There are plenty of free apps to play MIDIs or render them to wave/mp3 - I've experimented with everything from SynthFont, FluidSynth, to midi loopback cable + VST hosts + SFZ+ combinations. Unfortunately nobody has yet come up with a simple free SoundFont compatible Windows midi driver. Something like a combination of LoopBe1's midi out port with FluidSynth. Unfortunately LoopBe1 isn't open source ... I guess Windows drivers are harder to code than they look.

Comment Re:But they sucked. (Score 1) 348

There are numerous options under Windows. You can play MIDI files (or render them to wave/mp3) in SynthFont using any of the numerous free downloadable soundfonts (I recommend this one to start with), some of which are sampled from old synthesizers. You can import them into Linux Multimedia Studio (despite the name, it also runs on Windows) and play them using a sequencer plugin, a soundfont plugin, or even a VST plugin (plenty are freely downloadable). You can even download SFZ+ for free from Cakewalk - which is a soundfont synthesizer that runs as a VST plugin. Under Linux, you have most of those options (VSTs are Windows specific but work under Wine) as well as Rosegarden and MusE, which are Linux only.

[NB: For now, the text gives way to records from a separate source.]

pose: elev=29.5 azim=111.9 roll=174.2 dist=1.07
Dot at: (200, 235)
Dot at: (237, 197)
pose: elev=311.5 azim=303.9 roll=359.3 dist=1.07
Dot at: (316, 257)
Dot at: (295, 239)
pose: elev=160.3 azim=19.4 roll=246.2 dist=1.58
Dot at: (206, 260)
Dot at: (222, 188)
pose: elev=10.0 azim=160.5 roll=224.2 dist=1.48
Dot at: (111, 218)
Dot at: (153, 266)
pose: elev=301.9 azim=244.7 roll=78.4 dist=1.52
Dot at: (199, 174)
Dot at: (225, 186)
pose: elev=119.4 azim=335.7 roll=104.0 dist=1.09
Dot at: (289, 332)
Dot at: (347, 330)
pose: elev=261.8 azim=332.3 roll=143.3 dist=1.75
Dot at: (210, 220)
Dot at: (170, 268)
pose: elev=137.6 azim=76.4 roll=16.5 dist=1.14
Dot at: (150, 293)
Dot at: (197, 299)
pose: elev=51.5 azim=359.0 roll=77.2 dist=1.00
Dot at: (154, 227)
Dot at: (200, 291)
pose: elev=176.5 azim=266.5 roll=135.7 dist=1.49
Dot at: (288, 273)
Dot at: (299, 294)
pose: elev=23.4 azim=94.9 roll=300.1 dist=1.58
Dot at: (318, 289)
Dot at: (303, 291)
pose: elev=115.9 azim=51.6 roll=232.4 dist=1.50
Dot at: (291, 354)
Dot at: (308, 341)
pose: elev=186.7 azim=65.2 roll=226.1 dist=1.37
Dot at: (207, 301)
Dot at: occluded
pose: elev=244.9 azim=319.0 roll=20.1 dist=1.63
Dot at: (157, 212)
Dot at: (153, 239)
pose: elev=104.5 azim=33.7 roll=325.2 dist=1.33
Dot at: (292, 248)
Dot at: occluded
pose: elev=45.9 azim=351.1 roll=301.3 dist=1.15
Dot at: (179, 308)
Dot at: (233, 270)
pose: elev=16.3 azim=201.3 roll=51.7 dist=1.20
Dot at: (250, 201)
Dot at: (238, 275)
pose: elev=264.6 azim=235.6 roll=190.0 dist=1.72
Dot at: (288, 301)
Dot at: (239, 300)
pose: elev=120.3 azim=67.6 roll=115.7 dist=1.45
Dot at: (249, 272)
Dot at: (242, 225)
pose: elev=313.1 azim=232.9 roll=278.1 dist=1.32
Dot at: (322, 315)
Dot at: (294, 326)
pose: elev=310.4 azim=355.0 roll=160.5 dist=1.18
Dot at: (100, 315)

Comment Re:Not "beautifully rendered" (Score 1) 259

Lilypond is the only good open-source alternative I know of, but it isn't WYSIWYG, and I don't know of a free WYSIWYG music notation program with high quality output, i.e., the kind that a professional musician would like to use.

Musescore (cross-platform) and Rosegarden (Linux only) are GUI score editors that automatically export to LilyPond for rendering.